The father maintains that the juvenile court should not have applied the McLendon standard to his custody petition because, he says, he has never voluntarily forfeited custody of the child2 or lost custody of the child through a judicial determination. As to the latter point, the father maintains that, because he was not a party to the dependency proceeding, the dependency judgment does not amount to an adverse judicial determination as to his custody claim. However, we need not decide the binding effect of the dependency judgment on the custody claim of the father because we conclude that the prior child-support judgment effectively adjudicated the respective custody rights of the father and D.S.
In T.B. v. C.D.L., 910 So. 2d 794, 795-96 (Ala. Civ. App. 2005), this court held that a paternity judgment awarding child support to a particular individual constitutes an implied award of custody of the child to that recipient. See *Page 5 also Ex parte L.N.K., 64 So. 3d 656, 656 (Ala. Civ. App. 2010) (recognizing that custody and child-support issues had been decided in a paternity adjudication); and M.R.J. v. D.R.B.,17 So. 3d 683, 686 (Ala. Civ. App. 2009) (accord).
Before the juvenile court, it was undisputed that the father's paternity had been adjudicated in February 2009 and that, in connection with that February 2009 paternity adjudication, the juvenile court had ordered the father to pay child support to D.S. Accordingly, in this case, the February 2009 child-support judgment constitutes a judicial determination, binding on the father, that D.S., not the father, is the proper custodian of the child.3 Hence, the father is simply incorrect in stating that no prior binding judgment has denied him custody of the child in favor of D.S.

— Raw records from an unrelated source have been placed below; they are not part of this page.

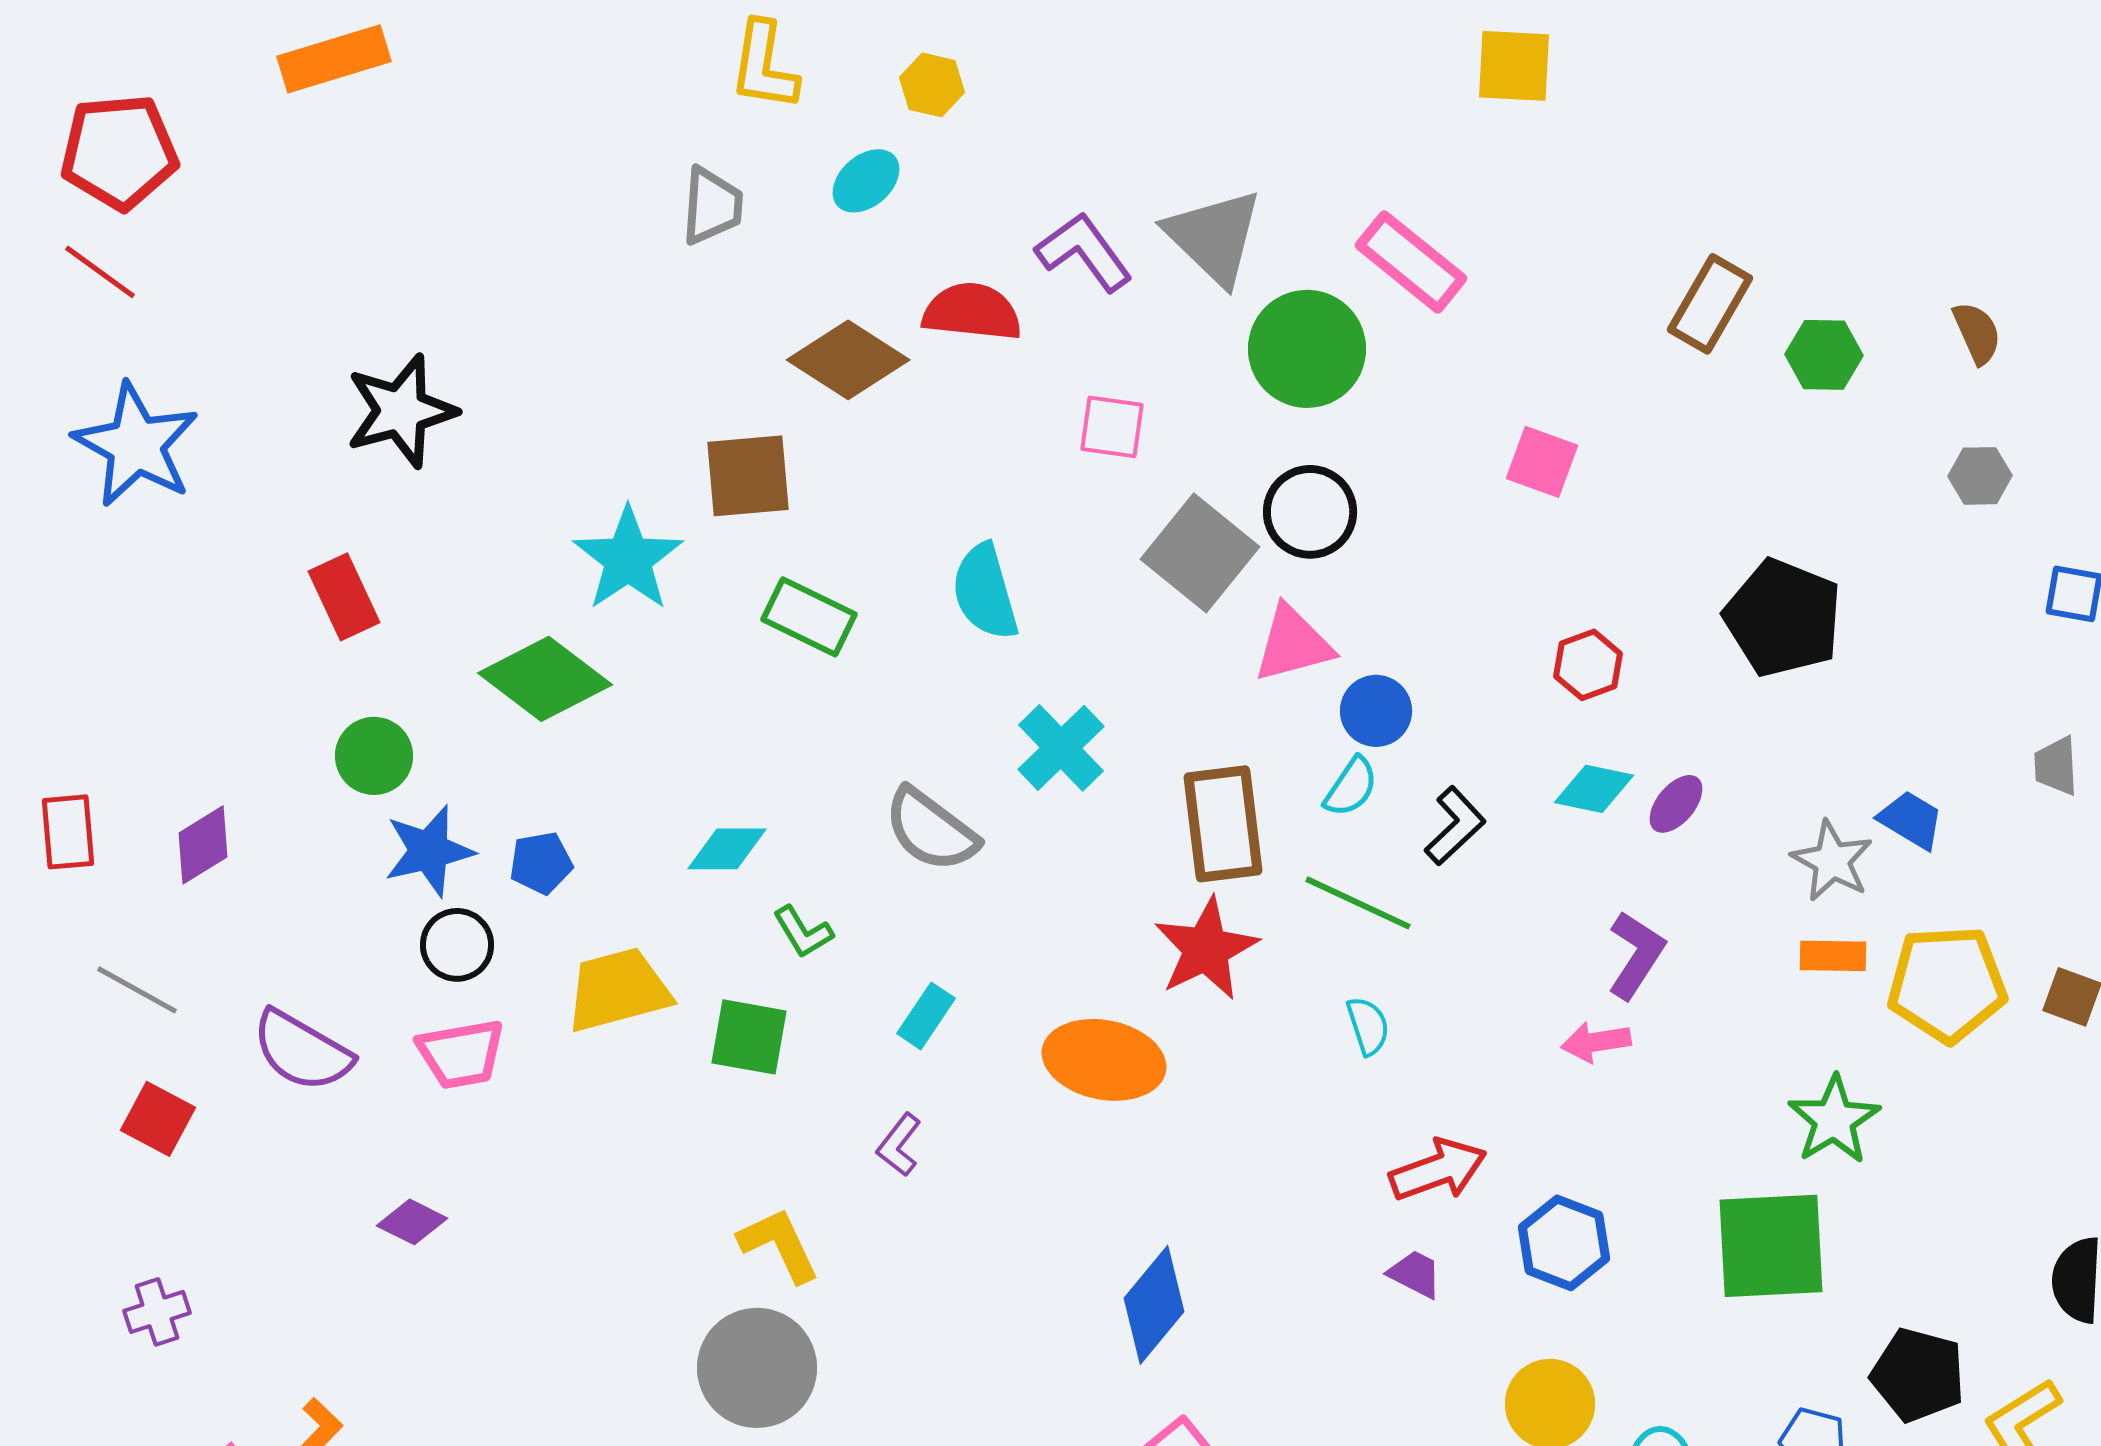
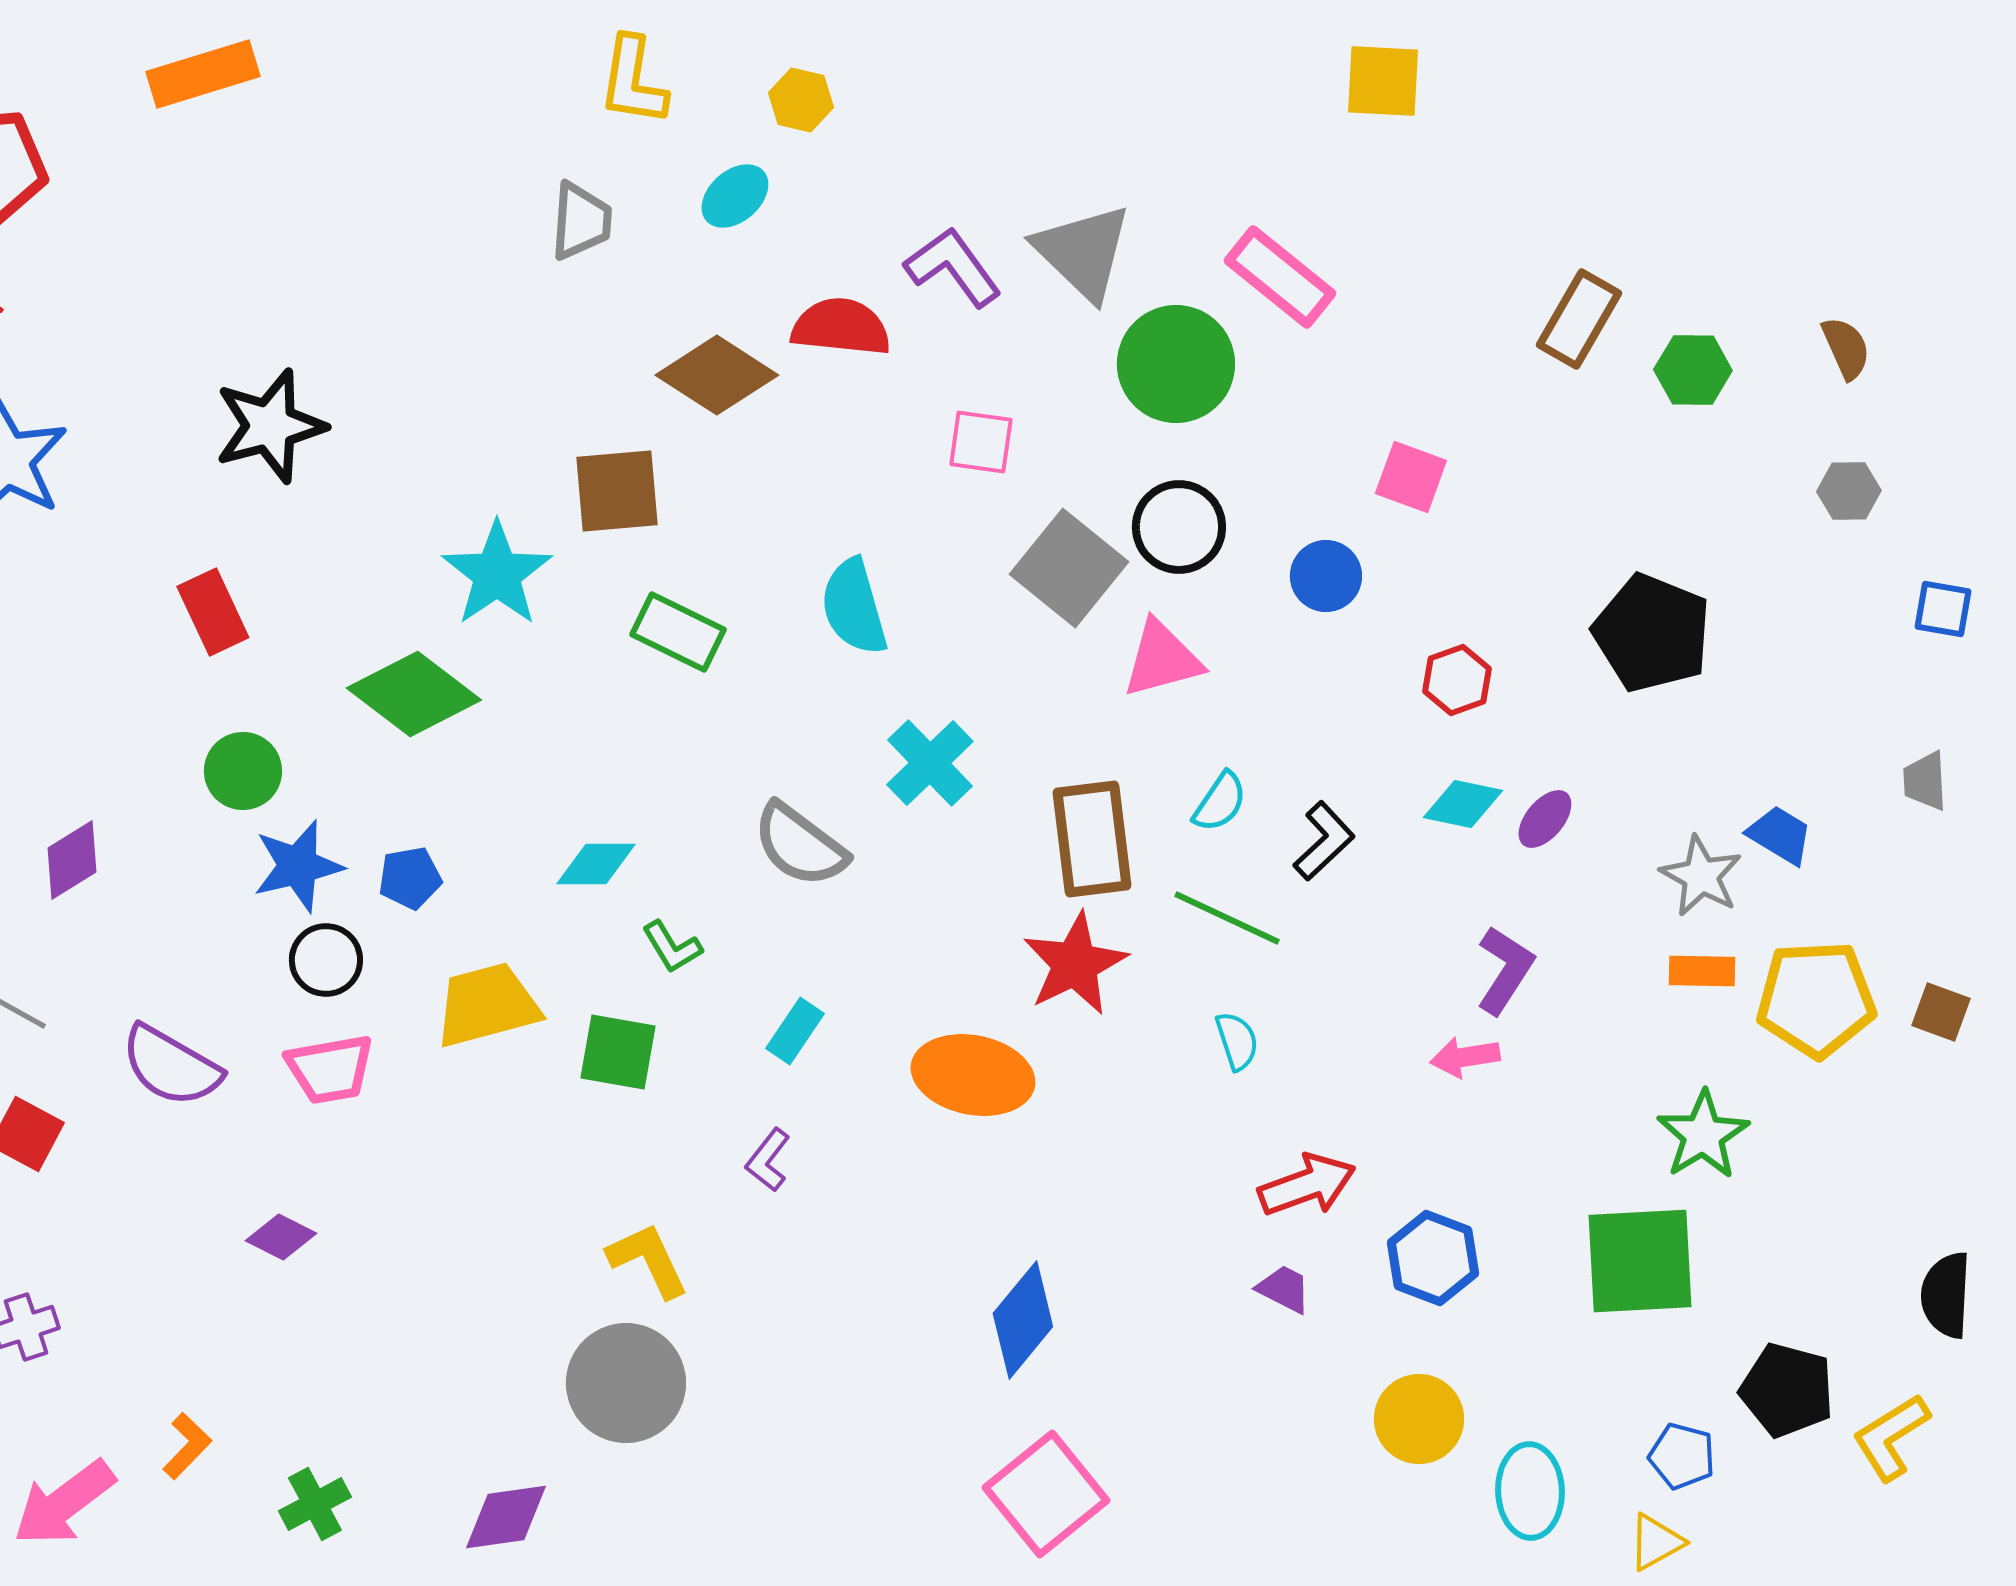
blue circle: (1376, 711) -> (1326, 576), moved

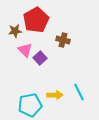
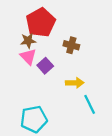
brown star: (15, 31) -> (28, 41), moved
yellow arrow: (55, 95) -> (75, 83), moved

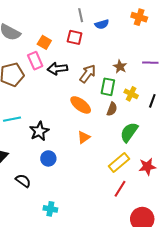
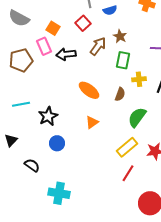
red square: (75, 37) -> (83, 23), turned 35
brown star: (120, 67) -> (120, 36), moved
brown arrow: (88, 74) -> (98, 46), moved
green rectangle: (108, 87) -> (123, 60), moved
yellow cross: (131, 94) -> (139, 79), turned -32
cyan cross: (50, 209) -> (59, 193), size x1.5

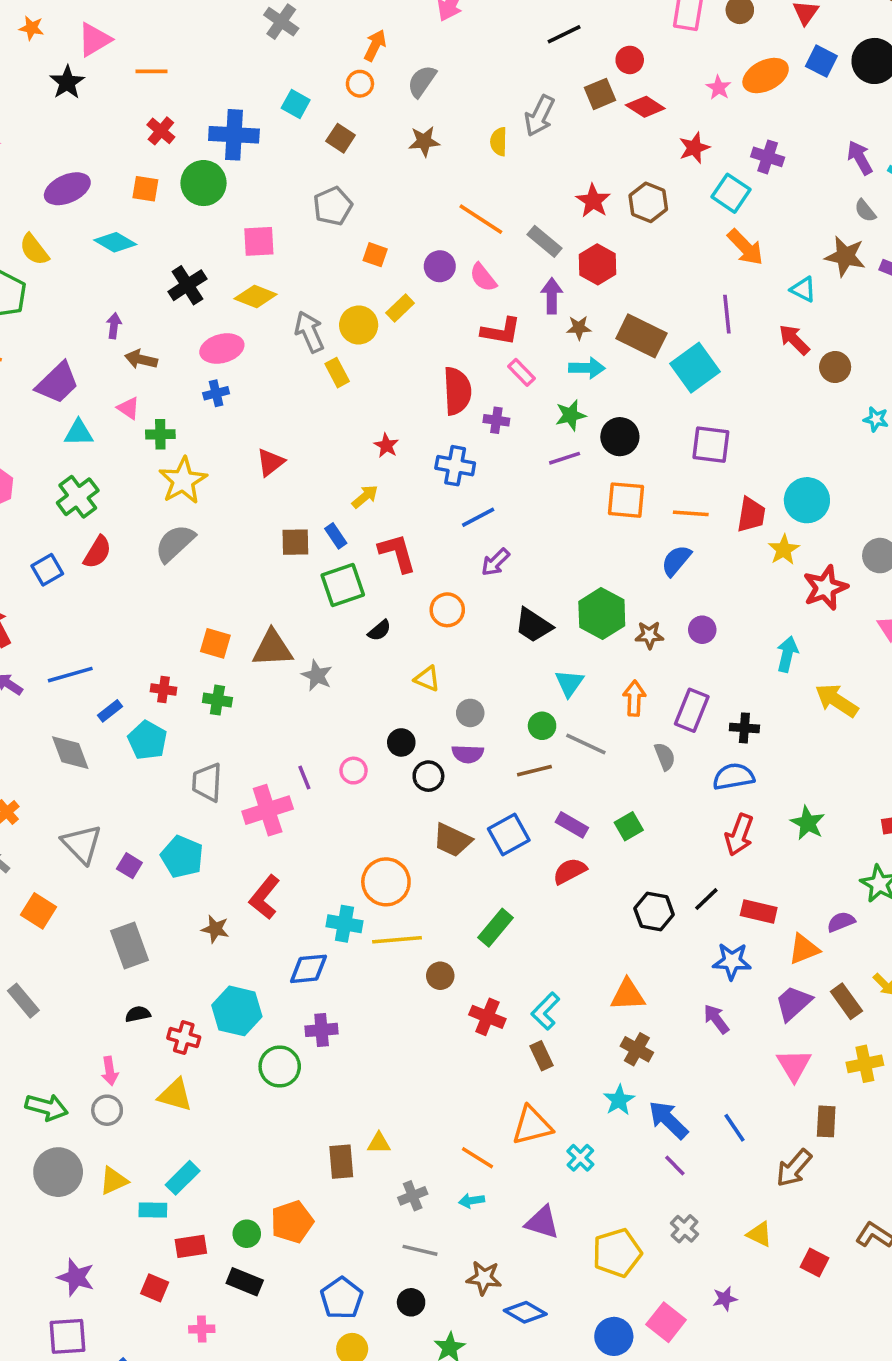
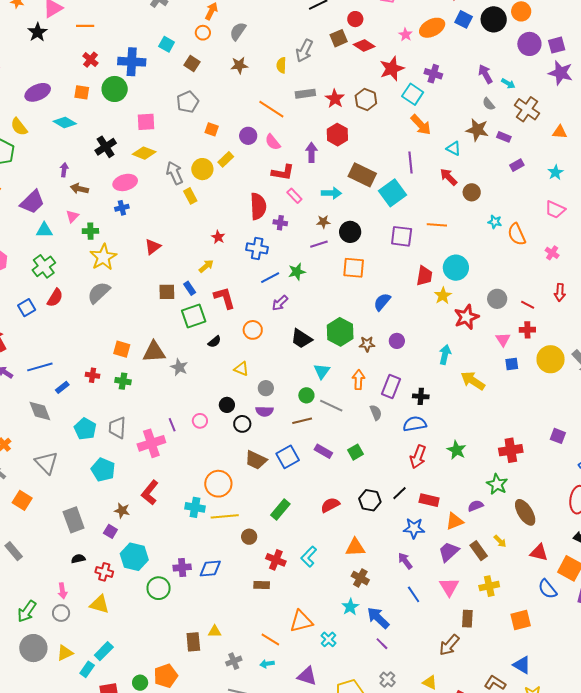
red star: (694, 148) -> (392, 69), size x1.4
gray rectangle: (545, 241) -> (305, 94), moved, turned -48
brown star: (579, 328) -> (323, 222), moved
pink triangle: (128, 408) -> (72, 216), turned 40
green star: (571, 415) -> (297, 272), moved
orange line: (691, 513) -> (437, 225), moved
cyan pentagon: (147, 740) -> (85, 429), moved
purple square: (129, 866) -> (110, 531), moved
red semicircle: (570, 871) -> (330, 505), moved
blue diamond: (309, 969) -> (210, 568), moved
brown rectangle: (541, 1056) -> (262, 585), moved, turned -63
green arrow: (47, 1107) -> (27, 611), turned 110
blue line: (734, 1128) -> (414, 594), moved
cyan rectangle: (153, 1210) -> (87, 669), turned -56

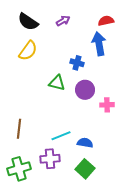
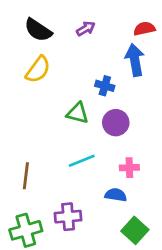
pink cross: (107, 105) -> (129, 168), moved
cyan line: (61, 136) -> (82, 161), moved
green square: (85, 169) -> (135, 230), moved

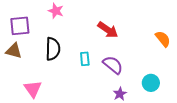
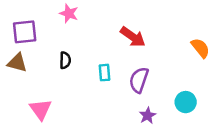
black semicircle: (53, 49) -> (65, 60), size x0.6
purple semicircle: (113, 65) -> (139, 80), turned -110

Based on the child-support judgment, when the father filed his petition for custody of the child in March 2009, he was in the position of a parent who, through a judicial determination, had previously lost custody of a child to a nonparent. As such, the juvenile court correctly applied the *Page 6 McLendon standard when adjudicating the father's custody petition, and the juvenile court did not err in failing to apply theTerry presumption.4 The father raises no other issues on appeal. The judgment of the juvenile court is therefore affirmed.
AFFIRMED.
Thompson, P.J., and Pittman, Bryan, and Thomas, JJ., concur.